■ What to produce
Transcribe the stretch of entries below from the line with "3. Industry Analysis" through the line with "State Transition in Green Algae : Structural", exactly and with both ends included; leave out all other lines.

■ Data records

((

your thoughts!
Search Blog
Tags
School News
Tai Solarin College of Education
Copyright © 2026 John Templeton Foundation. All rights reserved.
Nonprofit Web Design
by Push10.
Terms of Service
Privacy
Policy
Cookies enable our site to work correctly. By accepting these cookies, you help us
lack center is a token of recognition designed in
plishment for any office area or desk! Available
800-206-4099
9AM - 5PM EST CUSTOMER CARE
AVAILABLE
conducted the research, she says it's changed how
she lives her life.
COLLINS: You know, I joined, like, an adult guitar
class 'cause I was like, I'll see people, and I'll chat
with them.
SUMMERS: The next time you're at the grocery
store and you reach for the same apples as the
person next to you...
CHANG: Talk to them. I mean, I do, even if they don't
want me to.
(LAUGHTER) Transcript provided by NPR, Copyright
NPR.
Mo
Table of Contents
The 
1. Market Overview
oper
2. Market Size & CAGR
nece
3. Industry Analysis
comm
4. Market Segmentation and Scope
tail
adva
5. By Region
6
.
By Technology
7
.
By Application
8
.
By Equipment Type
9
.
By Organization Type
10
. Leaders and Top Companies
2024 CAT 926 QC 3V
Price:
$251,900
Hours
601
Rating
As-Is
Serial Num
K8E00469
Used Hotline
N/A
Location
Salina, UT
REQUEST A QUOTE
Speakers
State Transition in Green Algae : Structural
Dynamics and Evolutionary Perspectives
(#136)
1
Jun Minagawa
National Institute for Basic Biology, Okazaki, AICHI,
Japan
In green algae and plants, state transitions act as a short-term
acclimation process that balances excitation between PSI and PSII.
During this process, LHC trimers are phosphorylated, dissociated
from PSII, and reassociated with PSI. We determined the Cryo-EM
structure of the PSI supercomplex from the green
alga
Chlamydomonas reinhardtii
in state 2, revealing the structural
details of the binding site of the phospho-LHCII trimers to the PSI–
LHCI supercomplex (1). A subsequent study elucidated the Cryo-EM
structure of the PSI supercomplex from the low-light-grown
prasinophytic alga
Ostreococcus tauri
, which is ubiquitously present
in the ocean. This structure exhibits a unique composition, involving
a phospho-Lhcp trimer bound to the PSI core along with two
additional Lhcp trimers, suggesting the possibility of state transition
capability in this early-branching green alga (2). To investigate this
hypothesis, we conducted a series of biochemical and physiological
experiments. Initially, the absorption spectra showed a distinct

))

■ Exercise result
3. Industry Analysis
comm
4. Market Segmentation and Scope
tail
adva
5. By Region
6
.
By Technology
7
.
By Application
8
.
By Equipment Type
9
.
By Organization Type
10
. Leaders and Top Companies
2024 CAT 926 QC 3V
Price:
$251,900
Hours
601
Rating
As-Is
Serial Num
K8E00469
Used Hotline
N/A
Location
Salina, UT
REQUEST A QUOTE
Speakers
State Transition in Green Algae : Structural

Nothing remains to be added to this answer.